Smart contracts often struggle to access dependable data, but application programming interfaces (APIs) have been touted as a solution to this problem.
API3’s stated goal is to allow decentralized versions of APIs to be built, managed and monetized at scales. As blockchain technology plays an ever bigger role in the economy — from decentralized finance to supply chain management — the team behind this project says it has never been more important for smart contracts to provide “timely, reliable real-world data.”
The whitepaper for API3 was unveiled in September 2020 and set out the main problem that’s associated with APIs at present: connectivity. At present, there’s no way for smart contracts to establish a direct connection with APIs for the latest data — and this has led to an explosion in the popularity of oracles.
Although this has helped solve the problem to some extent, the industry has since been grappling with the “Blockchain Oracle Problem.” Oracles are a form of middleware that sit in between APIs and smart contracts — increasing costs and centralization. API3 intends to get around this problem by enabling API providers to operate their very own nodes.
API3’s token went live at the start of December following on from a token sale that generated tens of millions of dollars.
Who Are the Founders of API3?
Three people have come together to bring API3 to life. The first is Heikki Vanttinen, who has written extensively about the project and what it hopes to achieve. He previously worked as founder and CEO at CLC Group, a blockchain lab “developing real-world connected smart contract solutions for a more trustless, efficient and secure future.” Vanttinen also served as chief marketing officer at Zippie, a mobile operating system that aims to help blockchain technology achieve mainstream adoption.
Vanttinen has been joined by Burak Benligiray. He also worked at CLC Group, serving as CTO. Benligiray has previously written posts highlighting the merits of ChainAPI, which serves as the integration platform for API3. This has been described as the “spiritual successor” to Honeycomb, which was one of the innovations that had been pursued by CLC Group.

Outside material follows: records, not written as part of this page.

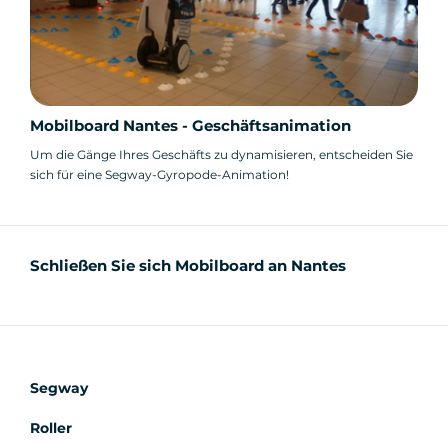
Mobilboard Nantes - Geschäftsanimation
Um die Gänge Ihres Geschäfts zu dynamisieren, entscheiden Sie
sich für eine Segway-Gyropode-Animation!
Schließen Sie sich Mobilboard an Nantes
Segway
Roller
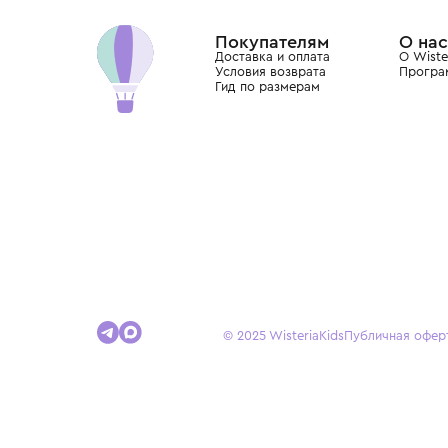
Dolce&Gabbana, Giorgio Armani, Elie Saab, Balm
вкус с первых дней жизни и навсегда станови
детства.
Покупателям
Доставка и оплата
Условия возврата
Гид по размерам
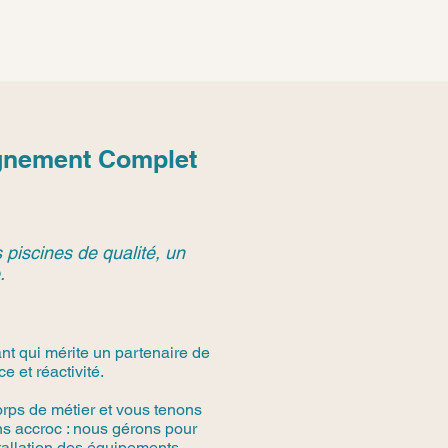
agnement Complet
 piscines de qualité, un
.
nt qui mérite un partenaire de
 et réactivité.
rps de métier et vous tenons
s accroc : nous gérons pour
stallation des équipements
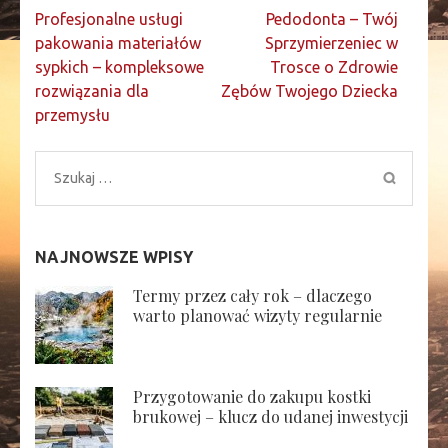
Nawigacja
Profesjonalne usługi
Pedodonta – Twój
wpisu
pakowania materiałów
Sprzymierzeniec w
sypkich – kompleksowe
Trosce o Zdrowie
rozwiązania dla
Zębów Twojego Dziecka
przemysłu
Szukaj:
NAJNOWSZE WPISY
Termy przez cały rok – dlaczego
warto planować wizyty regularnie
Przygotowanie do zakupu kostki
brukowej – klucz do udanej inwestycji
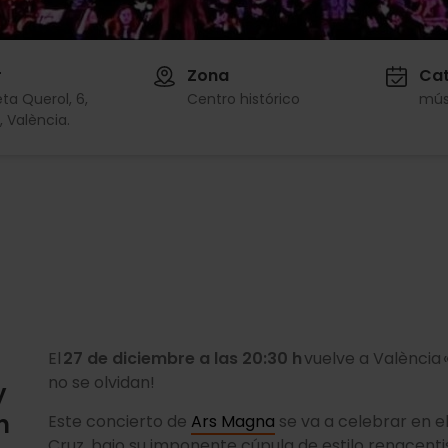
r
Zona
Cat
ta Querol, 6,
Centro histórico
mús
 València.
El
27 de diciembre a las 20:30 h
vuelve a València 
no se olvidan!
y
n
Este concierto de
Ars Magna
se va a celebrar en el 
Cruz, bajo su imponente cúpula de estilo renacenti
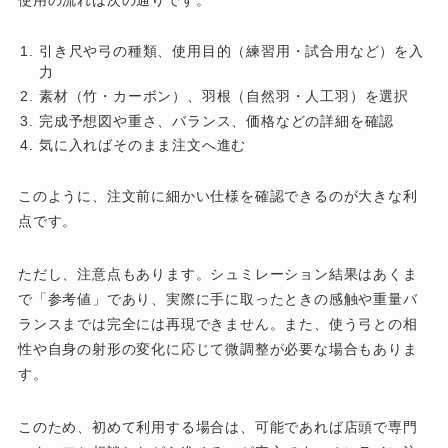
引き尺や弓の種類、使用目的（練習用・試合用など）を入
力
素材（竹・カーボン）、羽根（自然羽・人工羽）を選択
完成予想図や重さ、バランス、価格などの詳細を確認
気に入ればそのまま注文へ進む
このように、注文前に細かい仕様を確認できるのが大きな利
点です。
ただし、注意点もあります。シュミレーション結果はあくま
で「参考値」であり、実際に手に取ったときの感触や重量バ
ランスまでは完全には再現できません。また、使う弓との相
性や自身の射形の変化に応じて微調整が必要な場合もありま
す。
このため、初めて利用する場合は、可能であれば店頭で専門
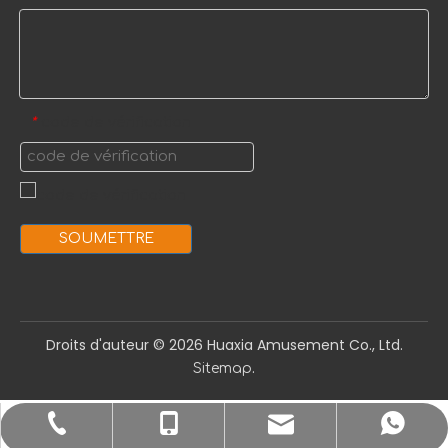
code de vérification
*
SOUMETTRE
Droits d'auteur ©️
2026
Huaxia Amusement Co., Ltd.
.
Sitemap
sale1@huaxiatoys.com
+86-577-67499999
+86-18066498819
+8618066498819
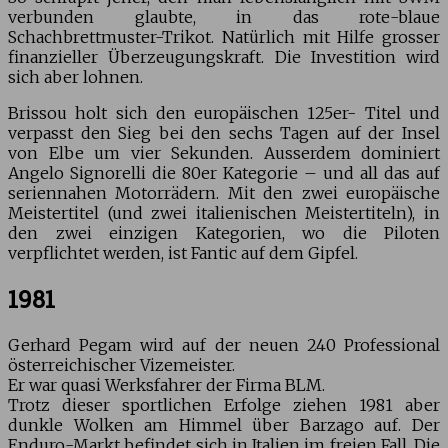
verbunden glaubte, in das rote-blaue
Schachbrettmuster-Trikot. Natürlich mit Hilfe grosser
finanzieller Überzeugungskraft. Die Investition wird
sich aber lohnen.
Brissou holt sich den europäischen 125er- Titel und
verpasst den Sieg bei den sechs Tagen auf der Insel
von Elbe um vier Sekunden. Ausserdem dominiert
Angelo Signorelli die 80er Kategorie – und all das auf
seriennahen Motorrädern. Mit den zwei europäische
Meistertitel (und zwei italienischen Meistertiteln), in
den zwei einzigen Kategorien, wo die Piloten
verpflichtet werden, ist Fantic auf dem Gipfel.
1981
Gerhard Pegam wird auf der neuen 240 Professional
österreichischer Vizemeister.
Er war quasi Werksfahrer der Firma BLM.
Trotz dieser sportlichen Erfolge ziehen 1981 aber
dunkle Wolken am Himmel über Barzago auf. Der
Enduro-Markt befindet sich in Italien im freien Fall. Die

And last but by no means least, the third co-founder at API3 is Saša Milić. As well as serving as a sessional lecturer at the University of Toronto, where she taught core curriculum courses to computer science students, she’s also worked as a software engineer for Facebook, and as a simulation data scientist for Gauntlet.
What Makes API3 Unique?
In the world of blockchain and crypto, we all too often hear about projects that are aiming to bring this technology to established industries such as real estate and finance. One of the most compelling attributes of API3 is how it’s aiming to fix some of the problems that have emerged within the blockchain space itself.
APIs are crucial because of how they supply blockchains with off-chain data — without it, these decentralized ledgers wouldn’t have a clue about how much coins should be worth.
In setting out why API3 is unique, Vanttinen explained how decentralized APIs can “provide superior data transparency all the way to the factual data source level, compared to existing decentralized oracles, which do not consider the data source API to be within the scope of their solution.”
Light and robust middleware called Airnode has been created to make API3 a reality — and the distinctive qualities of this tool concern how it can be deployed in minutes, enhancing transparency and substantially reducing transaction fees in the process.
How Many API3 (API3) Coins Are There in Circulation?
As of January 2020, CoinMarketCap data suggests that there are 13,847,549 API3 in circulation — out of a maximum supply of 100 million tokens.
While 15 million tokens have been distributed among pre-seed and seed investors, a further 20 million tokens were reserved for a public token distribution event that took place over the first two weeks of December. The founding team was allocated 30 million tokens, with 10 million going to partners and contributors. And finally, 25 million went to an ecosystem fund.
Tokens sold during a public sale are unlocked, but seed investors and founders are subject to a vesting period of between two and three years.